TASK INSTRUCTIONS — Print every line below. Match each one exactly.

[Stored data]
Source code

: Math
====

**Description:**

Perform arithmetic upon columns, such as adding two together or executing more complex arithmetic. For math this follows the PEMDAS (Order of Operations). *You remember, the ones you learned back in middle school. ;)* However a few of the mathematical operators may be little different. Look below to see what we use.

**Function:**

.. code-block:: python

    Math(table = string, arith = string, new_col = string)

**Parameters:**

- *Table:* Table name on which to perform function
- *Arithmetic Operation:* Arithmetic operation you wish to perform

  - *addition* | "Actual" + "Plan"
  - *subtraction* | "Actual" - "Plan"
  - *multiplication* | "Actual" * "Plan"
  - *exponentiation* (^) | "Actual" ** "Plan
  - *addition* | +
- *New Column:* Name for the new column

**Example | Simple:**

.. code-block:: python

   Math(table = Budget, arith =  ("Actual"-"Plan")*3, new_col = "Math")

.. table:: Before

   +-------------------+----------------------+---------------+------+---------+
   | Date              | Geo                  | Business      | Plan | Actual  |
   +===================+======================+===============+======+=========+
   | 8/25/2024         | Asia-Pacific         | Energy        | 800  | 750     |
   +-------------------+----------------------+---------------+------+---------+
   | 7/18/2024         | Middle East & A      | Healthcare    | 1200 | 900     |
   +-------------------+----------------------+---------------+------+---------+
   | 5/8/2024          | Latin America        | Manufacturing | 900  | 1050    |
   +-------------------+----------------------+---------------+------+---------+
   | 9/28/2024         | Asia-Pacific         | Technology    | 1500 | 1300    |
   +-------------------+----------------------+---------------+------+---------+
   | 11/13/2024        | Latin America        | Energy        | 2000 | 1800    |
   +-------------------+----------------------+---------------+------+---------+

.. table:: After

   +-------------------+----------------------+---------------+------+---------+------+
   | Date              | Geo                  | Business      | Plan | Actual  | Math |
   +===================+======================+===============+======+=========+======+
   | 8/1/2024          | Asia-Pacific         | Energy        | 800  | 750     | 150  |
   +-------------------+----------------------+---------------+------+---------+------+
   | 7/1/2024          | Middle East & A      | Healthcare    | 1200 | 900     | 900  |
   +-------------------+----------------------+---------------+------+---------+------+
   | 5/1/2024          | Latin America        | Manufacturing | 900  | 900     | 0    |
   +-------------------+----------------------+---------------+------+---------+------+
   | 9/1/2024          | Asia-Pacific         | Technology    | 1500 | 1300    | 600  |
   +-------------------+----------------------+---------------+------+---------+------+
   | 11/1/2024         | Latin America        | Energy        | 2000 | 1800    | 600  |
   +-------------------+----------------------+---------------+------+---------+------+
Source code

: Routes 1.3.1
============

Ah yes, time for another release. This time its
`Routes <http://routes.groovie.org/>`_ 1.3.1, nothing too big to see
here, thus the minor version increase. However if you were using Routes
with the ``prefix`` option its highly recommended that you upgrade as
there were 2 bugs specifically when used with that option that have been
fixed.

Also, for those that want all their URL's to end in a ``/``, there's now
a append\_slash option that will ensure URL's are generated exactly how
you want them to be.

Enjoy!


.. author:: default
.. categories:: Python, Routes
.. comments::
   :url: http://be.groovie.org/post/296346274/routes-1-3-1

RESPONSE AREA —
Source code

: Math
====

**Description:**

Perform arithmetic upon columns, such as adding two together or executing more complex arithmetic. For math this follows the PEMDAS (Order of Operations). *You remember, the ones you learned back in middle school. ;)* However a few of the mathematical operators may be little different. Look below to see what we use.

**Function:**

.. code-block:: python

    Math(table = string, arith = string, new_col = string)

**Parameters:**

- *Table:* Table name on which to perform function
- *Arithmetic Operation:* Arithmetic operation you wish to perform

  - *addition* | "Actual" + "Plan"
  - *subtraction* | "Actual" - "Plan"
  - *multiplication* | "Actual" * "Plan"
  - *exponentiation* (^) | "Actual" ** "Plan
  - *addition* | +
- *New Column:* Name for the new column

**Example | Simple:**

.. code-block:: python

   Math(table = Budget, arith =  ("Actual"-"Plan")*3, new_col = "Math")

.. table:: Before

   +-------------------+----------------------+---------------+------+---------+
   | Date              | Geo                  | Business      | Plan | Actual  |
   +===================+======================+===============+======+=========+
   | 8/25/2024         | Asia-Pacific         | Energy        | 800  | 750     |
   +-------------------+----------------------+---------------+------+---------+
   | 7/18/2024         | Middle East & A      | Healthcare    | 1200 | 900     |
   +-------------------+----------------------+---------------+------+---------+
   | 5/8/2024          | Latin America        | Manufacturing | 900  | 1050    |
   +-------------------+----------------------+---------------+------+---------+
   | 9/28/2024         | Asia-Pacific         | Technology    | 1500 | 1300    |
   +-------------------+----------------------+---------------+------+---------+
   | 11/13/2024        | Latin America        | Energy        | 2000 | 1800    |
   +-------------------+----------------------+---------------+------+---------+

.. table:: After

   +-------------------+----------------------+---------------+------+---------+------+
   | Date              | Geo                  | Business      | Plan | Actual  | Math |
   +===================+======================+===============+======+=========+======+
   | 8/1/2024          | Asia-Pacific         | Energy        | 800  | 750     | 150  |
   +-------------------+----------------------+---------------+------+---------+------+
   | 7/1/2024          | Middle East & A      | Healthcare    | 1200 | 900     | 900  |
   +-------------------+----------------------+---------------+------+---------+------+
   | 5/1/2024          | Latin America        | Manufacturing | 900  | 900     | 0    |
   +-------------------+----------------------+---------------+------+---------+------+
   | 9/1/2024          | Asia-Pacific         | Technology    | 1500 | 1300    | 600  |
   +-------------------+----------------------+---------------+------+---------+------+
   | 11/1/2024         | Latin America        | Energy        | 2000 | 1800    | 600  |
   +-------------------+----------------------+---------------+------+---------+------+
Source code

: Routes 1.3.1
============

Ah yes, time for another release. This time its
`Routes <http://routes.groovie.org/>`_ 1.3.1, nothing too big to see
here, thus the minor version increase. However if you were using Routes
with the ``prefix`` option its highly recommended that you upgrade as
there were 2 bugs specifically when used with that option that have been
fixed.

Also, for those that want all their URL's to end in a ``/``, there's now
a append\_slash option that will ensure URL's are generated exactly how
you want them to be.

Enjoy!


.. author:: default
.. categories:: Python, Routes
.. comments::
   :url: http://be.groovie.org/post/296346274/routes-1-3-1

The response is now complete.